The stage, the lights, the sound vibrating through my bones. Music moving through me like lifeblood…
I—
“How’re things going tonight?”
Vaughn’s voice jolted me back to the moment. I dropped the knife I’d been holding, the clatter breaking the spell.
“Fine,” I said, blinking rapidly to bring myself back to the present. To the here and now.
To my new reality.
“Yeah?” Vaughn’s dark brows lifted as he took in the abandoned knife and the spaced-out look on his sister’s face. “You sure about that?”
I picked the knife back up and wiped it on my apron, shaking off the tendrils of nostalgia. Get your shit together, Georgia. “Yep. Just getting ready for the show.”
Vaughn glanced toward the stage. He’d been skeptical of the band. He’d doubted their ’90s “gimmick,” as he called it, would bring in an audience. He’d been proven wrong more than a few times over by now.
Not that he’d say that out loud.
Mostly, he was probably just glad he didn’t have to be here on show nights.
“All right, well. I’m about to head out to study group.” He held up his notebook and dogeared copy of Madame Bovary. He’d finally—after months of nagging courtesy of me, and his girlfriend, Anya—enrolled in classes at the local college. His first class started a couple weeks ago, and he’d taken to the English major life like a fish to water. A big ole fish, with a manbun and a shit-ton of tattoos. “Need anything before I go?”

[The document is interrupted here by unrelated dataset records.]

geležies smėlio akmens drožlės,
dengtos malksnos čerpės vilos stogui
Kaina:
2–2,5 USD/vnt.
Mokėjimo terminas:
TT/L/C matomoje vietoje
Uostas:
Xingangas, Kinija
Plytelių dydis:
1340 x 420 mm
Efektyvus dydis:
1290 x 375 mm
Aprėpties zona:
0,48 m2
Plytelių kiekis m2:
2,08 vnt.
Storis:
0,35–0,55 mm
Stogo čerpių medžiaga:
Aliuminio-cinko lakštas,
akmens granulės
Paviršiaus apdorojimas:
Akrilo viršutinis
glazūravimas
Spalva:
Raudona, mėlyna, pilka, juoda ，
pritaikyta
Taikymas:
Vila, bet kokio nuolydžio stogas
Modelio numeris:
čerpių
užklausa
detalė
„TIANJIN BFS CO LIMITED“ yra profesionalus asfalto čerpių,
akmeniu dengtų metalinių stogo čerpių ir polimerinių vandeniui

“Nah.” I smiled. “Get outta here. Go be a nerd.”
He grumbled, but there was pride in the set of his shoulders as he rounded the bar.
“Thanks for holding things down here,” he said as he backed toward the door. “I appreciate you.”
“Don’t mention it,” I called back, waving him away. It’s the least I can do, I didn’t say. Because he’d heard it already, about a million times, and he’d forbade me from saying it again. It was true, though. I owed my brother so very much. A lifetime of Saturday night shifts could never repay him for everything I’d put him through.
But it was a start.
As the door swung closed behind him, the opening guitar riff from “Smooth” filled the bar. My attention whipped back to the stage in time to catch the singer closing her eyes as the music moved through her.
Something burned inside me, both hot and cold, and I forced my eyes away. This, I told myself as I grabbed a new lemon to slice. This was my life now.
Life from the sidelines was safer, anyway.
2
PARKER
CRUSH
“Do you think we’re too early?” I wriggled out of my jacket and draped it over the back of my seat, folding my hands on the table in front of me.